As allegations of assault started flying at Leslie faster than he could say, “Now here’s one I did earlier,” his lovable TV persona crumbled. He was suspended by daytime talk show “This Morning,” then sacked, after pictures emerged of him taking cocaine and enjoying a leather-clad threesome with then girlfriend Abi Titmuss.
The threesome’s “guest star,” Jayson Blayde, told a Sunday newsaper that Leslie encouraged him to feel Titmuss’ breasts, saying, “Have a turn. After all, I paid for them.”
One out of the alleged 20 rape charges against Leslie went to court, but was dismissed by the judge after new evidence came to light.
The judge told Leslie that he left the court “completely innocent, and without a stain on [his] character.”
Except for the fact that his TV career was over and the general public thought of him as a nasty, misogynistic sex pervert. Not even Shout will get that out.
For the last five years, Leslie has been making a lucrative, if discreet, living for himself as a property developer in Scotland.

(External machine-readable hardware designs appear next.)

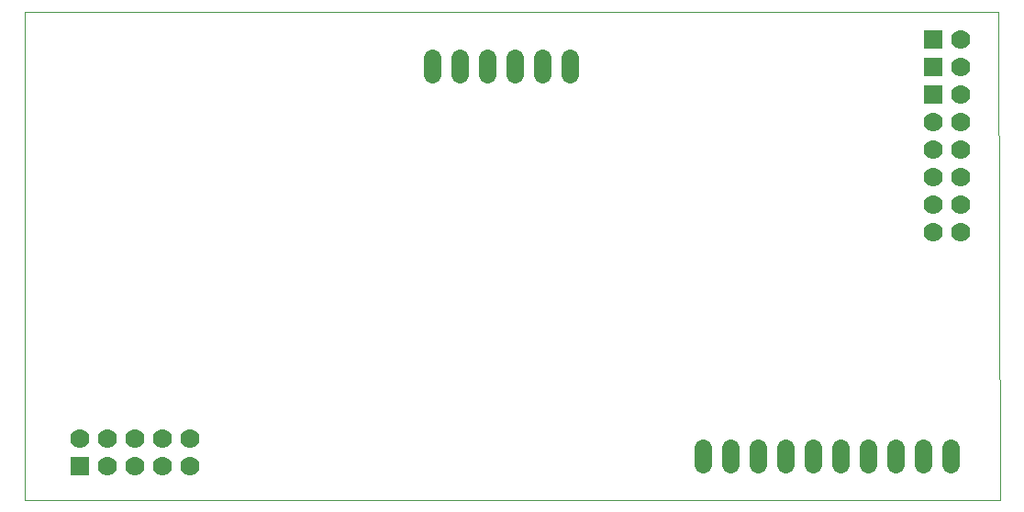
<source format=gbs>
G75*
%MOIN*%
%OFA0B0*%
%FSLAX25Y25*%
%IPPOS*%
%LPD*%
%AMOC8*
5,1,8,0,0,1.08239X$1,22.5*
%
%ADD10C,0.00000*%
%ADD11R,0.07000X0.07000*%
%ADD12C,0.07000*%
%ADD13C,0.06400*%
D10*
X0021485Y0001800D02*
X0021485Y0178965D01*
X0375186Y0178887D01*
X0375816Y0001800D01*
X0021485Y0001800D01*
D11*
X0041485Y0013926D03*
X0351485Y0148926D03*
X0351485Y0158926D03*
X0351485Y0168926D03*
D12*
X0361485Y0168926D03*
X0361485Y0158926D03*
X0361485Y0148926D03*
X0361485Y0138926D03*
X0351485Y0138926D03*
X0351485Y0128926D03*
X0361485Y0128926D03*
X0361485Y0118926D03*
X0351485Y0118926D03*
X0351485Y0108926D03*
X0361485Y0108926D03*
X0361485Y0098926D03*
X0351485Y0098926D03*
X0081485Y0023926D03*
X0071485Y0023926D03*
X0061485Y0023926D03*
X0051485Y0023926D03*
X0041485Y0023926D03*
X0051485Y0013926D03*
X0061485Y0013926D03*
X0071485Y0013926D03*
X0081485Y0013926D03*
D13*
X0267824Y0014548D02*
X0267824Y0020548D01*
X0277824Y0020548D02*
X0277824Y0014548D01*
X0287824Y0014548D02*
X0287824Y0020548D01*
X0297824Y0020548D02*
X0297824Y0014548D01*
X0307824Y0014548D02*
X0307824Y0020548D01*
X0317824Y0020548D02*
X0317824Y0014548D01*
X0327824Y0014548D02*
X0327824Y0020548D01*
X0337824Y0020548D02*
X0337824Y0014548D01*
X0347824Y0014548D02*
X0347824Y0020548D01*
X0357824Y0020548D02*
X0357824Y0014548D01*
X0219713Y0156280D02*
X0219713Y0162280D01*
X0209713Y0162280D02*
X0209713Y0156280D01*
X0199713Y0156280D02*
X0199713Y0162280D01*
X0189713Y0162280D02*
X0189713Y0156280D01*
X0179713Y0156280D02*
X0179713Y0162280D01*
X0169713Y0162280D02*
X0169713Y0156280D01*
M02*

</source>
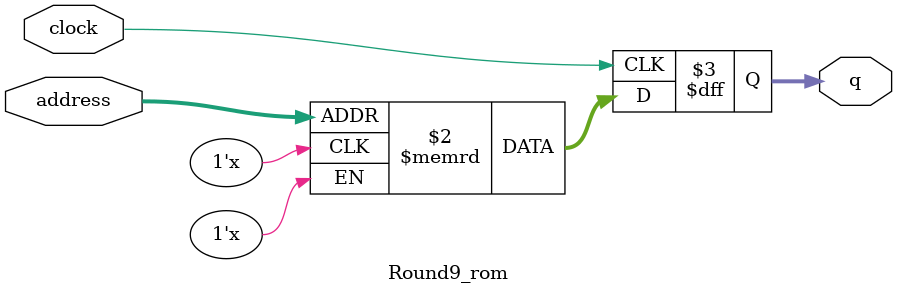
<source format=sv>
module Round9_rom (
	input logic clock,
	input logic [7:0] address,
	output logic [3:0] q
);

logic [3:0] memory [0:255] /* synthesis ram_init_file = "./Round9/Round9.mif" */;

always_ff @ (posedge clock) begin
	q <= memory[address];
end

endmodule

</source>
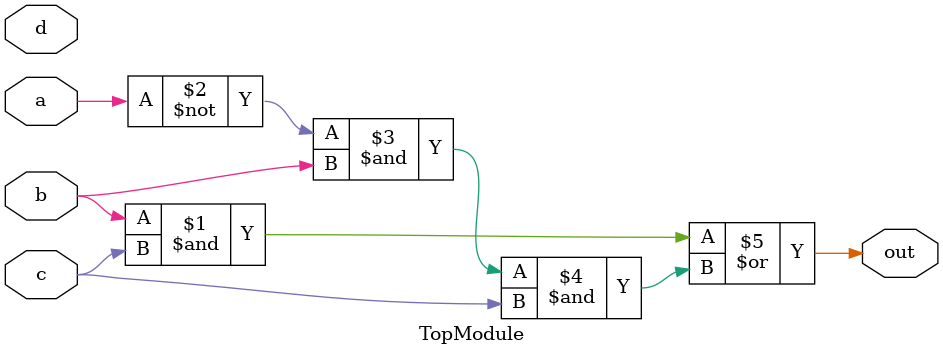
<source format=sv>
module TopModule (
    input  wire a,  // 1-bit input
    input  wire b,  // 1-bit input
    input  wire c,  // 1-bit input
    input  wire d,  // 1-bit input
    output wire out // 1-bit output
);

    // Simplified boolean expression using don't-care conditions
    assign out = (b & c) | (~a & b & c);

endmodule
</source>
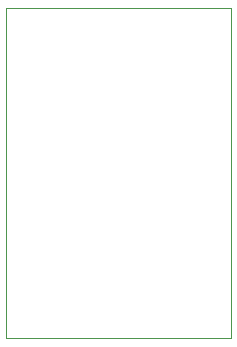
<source format=gbr>
%TF.GenerationSoftware,KiCad,Pcbnew,8.0.8*%
%TF.CreationDate,2025-01-25T22:43:36+07:00*%
%TF.ProjectId,Pton1,50746f6e-312e-46b6-9963-61645f706362,rev?*%
%TF.SameCoordinates,Original*%
%TF.FileFunction,Profile,NP*%
%FSLAX46Y46*%
G04 Gerber Fmt 4.6, Leading zero omitted, Abs format (unit mm)*
G04 Created by KiCad (PCBNEW 8.0.8) date 2025-01-25 22:43:36*
%MOMM*%
%LPD*%
G01*
G04 APERTURE LIST*
%TA.AperFunction,Profile*%
%ADD10C,0.050000*%
%TD*%
G04 APERTURE END LIST*
D10*
X87630000Y-41910000D02*
X106680000Y-41910000D01*
X106680000Y-69850000D01*
X87630000Y-69850000D01*
X87630000Y-41910000D01*
M02*

</source>
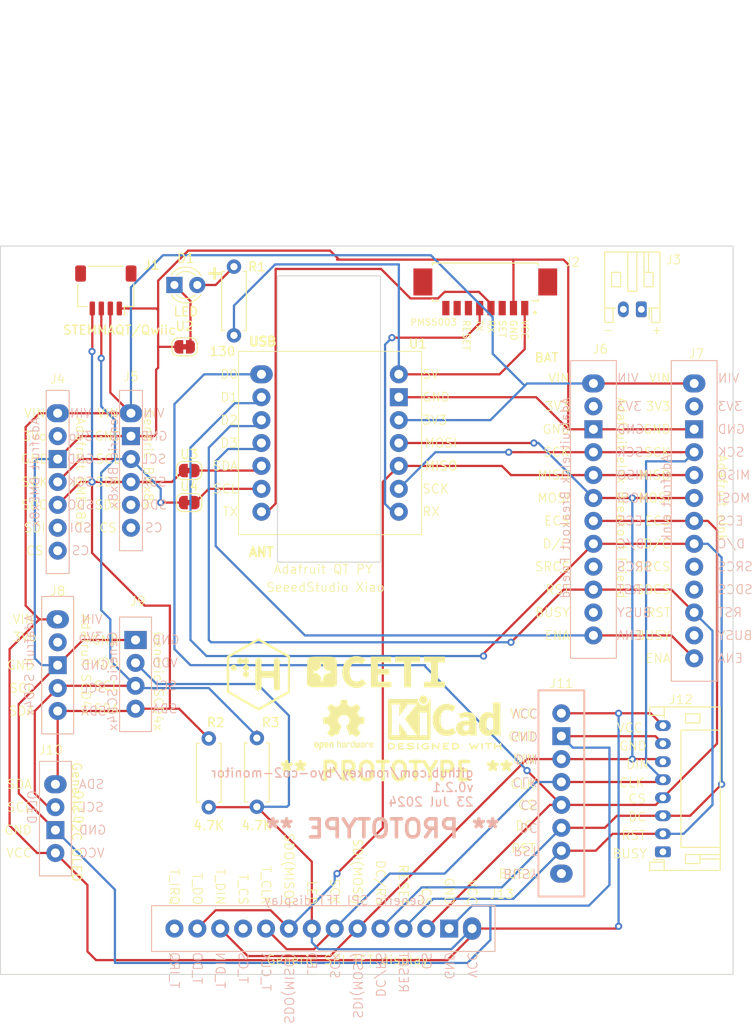
<source format=kicad_pcb>
(kicad_pcb
	(version 20240108)
	(generator "pcbnew")
	(generator_version "8.0")
	(general
		(thickness 1.6)
		(legacy_teardrops no)
	)
	(paper "A4")
	(title_block
		(title "BYO CO2 Monitor Prototype")
		(date "2024-07-22")
		(rev "0.2.0")
		(company "PDX Hackerspace / CETI Institute")
		(comment 1 "John Romkey")
	)
	(layers
		(0 "F.Cu" signal)
		(31 "B.Cu" signal)
		(32 "B.Adhes" user "B.Adhesive")
		(33 "F.Adhes" user "F.Adhesive")
		(34 "B.Paste" user)
		(35 "F.Paste" user)
		(36 "B.SilkS" user "B.Silkscreen")
		(37 "F.SilkS" user "F.Silkscreen")
		(38 "B.Mask" user)
		(39 "F.Mask" user)
		(40 "Dwgs.User" user "User.Drawings")
		(41 "Cmts.User" user "User.Comments")
		(42 "Eco1.User" user "User.Eco1")
		(43 "Eco2.User" user "User.Eco2")
		(44 "Edge.Cuts" user)
		(45 "Margin" user)
		(46 "B.CrtYd" user "B.Courtyard")
		(47 "F.CrtYd" user "F.Courtyard")
		(48 "B.Fab" user)
		(49 "F.Fab" user)
		(50 "User.1" user)
		(51 "User.2" user)
		(52 "User.3" user)
		(53 "User.4" user)
		(54 "User.5" user)
		(55 "User.6" user)
		(56 "User.7" user)
		(57 "User.8" user)
		(58 "User.9" user)
	)
	(setup
		(pad_to_mask_clearance 0)
		(allow_soldermask_bridges_in_footprints no)
		(pcbplotparams
			(layerselection 0x00010fc_ffffffff)
			(plot_on_all_layers_selection 0x0000000_00000000)
			(disableapertmacros no)
			(usegerberextensions no)
			(usegerberattributes yes)
			(usegerberadvancedattributes yes)
			(creategerberjobfile yes)
			(dashed_line_dash_ratio 12.000000)
			(dashed_line_gap_ratio 3.000000)
			(svgprecision 4)
			(plotframeref no)
			(viasonmask no)
			(mode 1)
			(useauxorigin no)
			(hpglpennumber 1)
			(hpglpenspeed 20)
			(hpglpendiameter 15.000000)
			(pdf_front_fp_property_popups yes)
			(pdf_back_fp_property_popups yes)
			(dxfpolygonmode yes)
			(dxfimperialunits yes)
			(dxfusepcbnewfont yes)
			(psnegative no)
			(psa4output no)
			(plotreference yes)
			(plotvalue yes)
			(plotfptext yes)
			(plotinvisibletext no)
			(sketchpadsonfab no)
			(subtractmaskfromsilk no)
			(outputformat 1)
			(mirror no)
			(drillshape 1)
			(scaleselection 1)
			(outputdirectory "")
		)
	)
	(net 0 "")
	(net 1 "+3.3V")
	(net 2 "GND")
	(net 3 "/SCL")
	(net 4 "/SDA")
	(net 5 "/SCK")
	(net 6 "/SDI")
	(net 7 "/SDO")
	(net 8 "/D_CS")
	(net 9 "/DC")
	(net 10 "/D_RST")
	(net 11 "/D_ENA")
	(net 12 "+5V")
	(net 13 "/CPU_TX")
	(net 14 "/CPU_RX")
	(net 15 "unconnected-(J5-SDO-Pad5)")
	(net 16 "unconnected-(J5-CS-Pad6)")
	(net 17 "unconnected-(J11-BUSY-Pad1)")
	(net 18 "unconnected-(J12-BUSY-Pad1)")
	(net 19 "Net-(D1-K)")
	(net 20 "Net-(D1-A)")
	(net 21 "unconnected-(J2-RESET-Pad6)")
	(net 22 "unconnected-(J2-Pad7)")
	(net 23 "unconnected-(J2-Pad8)")
	(net 24 "unconnected-(J2-SET-Pad3)")
	(net 25 "unconnected-(J3-BAT--Pad1)")
	(net 26 "unconnected-(J3-BAT+-Pad2)")
	(net 27 "unconnected-(J4-SDI-Pad6)")
	(net 28 "unconnected-(J4-3Vo-Pad2)")
	(net 29 "unconnected-(J4-CS-Pad7)")
	(net 30 "unconnected-(J6-3V3-Pad2)")
	(net 31 "unconnected-(J6-BUSY-Pad11)")
	(net 32 "unconnected-(J6-SRCS-Pad9)")
	(net 33 "unconnected-(J7-SDCS-Pad10)")
	(net 34 "unconnected-(J7-SRCS-Pad9)")
	(net 35 "unconnected-(J7-3V3-Pad2)")
	(net 36 "unconnected-(J7-BUSY-Pad12)")
	(net 37 "unconnected-(J8-3Vo-Pad2)")
	(net 38 "unconnected-(J13-T_CS-Pad11)")
	(net 39 "unconnected-(J13-T_IRQ-Pad14)")
	(footprint "LED_THT:LED_D3.0mm" (layer "F.Cu") (at 66.797 44.958))
	(footprint "Jumper:SolderJumper-2_P1.3mm_Bridged_RoundedPad1.0x1.5mm" (layer "F.Cu") (at 68.438 65.538))
	(footprint "MountingHole:MountingHole_2.7mm_M2.5" (layer "F.Cu") (at 50.546 118.364))
	(footprint "Connector_JST:JST_SH_SM04B-SRSS-TB_1x04-1MP_P1.00mm_Horizontal" (layer "F.Cu") (at 59.188 45.563 180))
	(footprint "1myFootprints:Adafruit eInk Breakout Friend" (layer "F.Cu") (at 113.284 81.28))
	(footprint "1myFootprints:Wavshare ePaper SPI" (layer "F.Cu") (at 109.728 89.916 180))
	(footprint "1myFootprints:OSHW-Logo2_7.3x6mm_SilkScreen" (layer "F.Cu") (at 85.598 93.726))
	(footprint "MountingHole:MountingHole_2.7mm_M2.5" (layer "F.Cu") (at 50.8 43.942))
	(footprint "1myFootprints:Waveshare ePaper SPI JST" (layer "F.Cu") (at 122.994 91.1215 180))
	(footprint "Resistor_THT:R_Axial_DIN0207_L6.3mm_D2.5mm_P7.62mm_Horizontal" (layer "F.Cu") (at 70.612 102.87 90))
	(footprint "1myFootprints:CTRLH Logo" (layer "F.Cu") (at 75.946 88.138))
	(footprint "Symbol:KiCad-Logo2_5mm_SilkScreen" (layer "F.Cu") (at 96.774 93.472))
	(footprint "Jumper:SolderJumper-2_P1.3mm_Bridged_RoundedPad1.0x1.5mm" (layer "F.Cu") (at 67.93 51.816 180))
	(footprint "Resistor_THT:R_Axial_DIN0207_L6.3mm_D2.5mm_P7.62mm_Horizontal" (layer "F.Cu") (at 75.946 102.824 90))
	(footprint "MountingHole:MountingHole_2.7mm_M2.5" (layer "F.Cu") (at 125.73 118.364))
	(footprint "1myFootprints:Adafruit eInk Breakout (GENERIC)" (layer "F.Cu") (at 124.46 81.28))
	(footprint "1myFootprints:PMS5003 Connector" (layer "F.Cu") (at 100.684 39.7315 180))
	(footprint "1myFootprints:SPI_TFT_TOUCH" (layer "F.Cu") (at 64.262 118.872 -90))
	(footprint "1myFootprints:CETI Institute logo"
		(layer "F.Cu")
		(uuid "ac2f54d2-5347-42e8-b912-2403b9ff7ef9")
		(at 89.512956 88.090877)
		(property "Reference" "G***"
			(at 0 5.08 0)
			(layer "F.SilkS")
			(hide yes)
			(uuid "e0714132-56cd-4dfe-9899-128691cadb99")
			(effects
				(font
					(size 1.5 1.5)
					(thickness 0.3)
				)
			)
		)
		(property "Value" "LOGO"
			(at 0 2.54 0)
			(layer "F.SilkS")
			(hide yes)
			(uuid "e8474975-51b9-4032-9254-e185d4eb81db")
			(effects
				(font
					(size 1.5 1.5)
					(thickness 0.3)
				)
			)
		)
		(property "Footprint" "1myFootprints:CETI Institute logo"
			(at 0 0 0)
			(layer "F.Fab")
			(hide yes)
			(uuid "8df34b6e-1154-488f-818d-ad1fd73a3f58")
			(effects
				(font
					(size 1.27 1.27)
					(t
... [115746 chars truncated]
</source>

He’s also said to have accumulated a personal fortune of £4 million, with which he enjoys his relatively quiet lifestyle.
However, as yet another rape allegation emerges, it probably won’t be long before we see him on Celebrity Love Island or Big Brother.
Is this, as John Leslie calls it, “the mother of all stitch ups”? Or is it just a cunning ploy to reinsert himself into the cultural zeitgeist? Only time will tell.